NEW DELHI - The drastic economic fallout of the Covid-19 pandemic has fast-tracked an ongoing Indian government effort to digitalise its food security system and introduce portability for its beneficiaries.
The ONORC allows its beneficiaries to draw their share of food grains from a fair-price shop anywhere in India by providing their ration card number, and thumb impression or or a scan of the iris, that is verified against the country’s national Aadhaar database.Minister for Food and Public Distribution Ram Vilas Paswan tweeted on Aug 1 that the ONORC network had been expanded to cover 24 states, a move that would benefit more than 650 million individuals, including inter-state migrant workers.
"There is an urgency to this issue because there are so many field reports that indicate food consumption has gone down among people," said Dr Dipa Sinha, an assistant professor at the School of Liberal Studies at Ambedkar University.
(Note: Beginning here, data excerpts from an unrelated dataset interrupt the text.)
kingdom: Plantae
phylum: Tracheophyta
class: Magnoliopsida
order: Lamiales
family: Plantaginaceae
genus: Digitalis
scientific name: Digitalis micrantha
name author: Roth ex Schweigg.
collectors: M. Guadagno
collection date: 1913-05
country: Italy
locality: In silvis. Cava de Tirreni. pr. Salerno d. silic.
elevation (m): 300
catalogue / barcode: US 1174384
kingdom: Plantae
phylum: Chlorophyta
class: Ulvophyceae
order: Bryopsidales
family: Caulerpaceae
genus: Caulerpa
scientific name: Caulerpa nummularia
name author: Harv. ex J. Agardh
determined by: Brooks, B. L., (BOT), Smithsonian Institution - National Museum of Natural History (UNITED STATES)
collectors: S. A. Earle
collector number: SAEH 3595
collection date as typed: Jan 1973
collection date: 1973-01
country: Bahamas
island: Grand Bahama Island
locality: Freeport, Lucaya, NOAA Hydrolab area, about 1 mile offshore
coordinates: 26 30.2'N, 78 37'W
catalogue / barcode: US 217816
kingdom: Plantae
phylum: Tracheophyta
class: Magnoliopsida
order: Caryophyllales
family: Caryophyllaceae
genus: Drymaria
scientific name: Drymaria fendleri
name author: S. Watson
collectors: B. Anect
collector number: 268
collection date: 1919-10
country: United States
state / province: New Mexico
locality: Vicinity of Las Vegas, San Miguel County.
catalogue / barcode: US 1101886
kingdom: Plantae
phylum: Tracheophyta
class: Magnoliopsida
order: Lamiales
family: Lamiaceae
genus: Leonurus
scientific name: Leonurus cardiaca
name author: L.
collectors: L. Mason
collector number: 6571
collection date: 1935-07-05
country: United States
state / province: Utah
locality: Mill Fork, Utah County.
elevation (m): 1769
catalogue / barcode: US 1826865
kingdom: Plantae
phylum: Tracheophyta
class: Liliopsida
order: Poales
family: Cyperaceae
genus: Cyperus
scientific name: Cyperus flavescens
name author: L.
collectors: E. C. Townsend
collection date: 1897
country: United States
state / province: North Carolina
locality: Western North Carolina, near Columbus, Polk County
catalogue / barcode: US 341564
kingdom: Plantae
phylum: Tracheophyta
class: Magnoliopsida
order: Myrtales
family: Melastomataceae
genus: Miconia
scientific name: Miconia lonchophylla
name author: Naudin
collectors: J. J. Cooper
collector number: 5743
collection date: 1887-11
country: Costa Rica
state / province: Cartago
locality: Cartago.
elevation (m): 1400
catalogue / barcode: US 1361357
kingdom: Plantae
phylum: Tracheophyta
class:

There are also numerous challenges the government will have to overcome so that the ONORC system works effectively. This includes ensuring supply networks are able to respond to a sudden increase in demand for food grains at any one location because of an increased influx of migrant workers.
There also are concerns that millions of potential beneficiaries remain excluded from the public distribution system, according to an April study by academics Jean Drèze, Reetika Khera and Meghana Mungikar.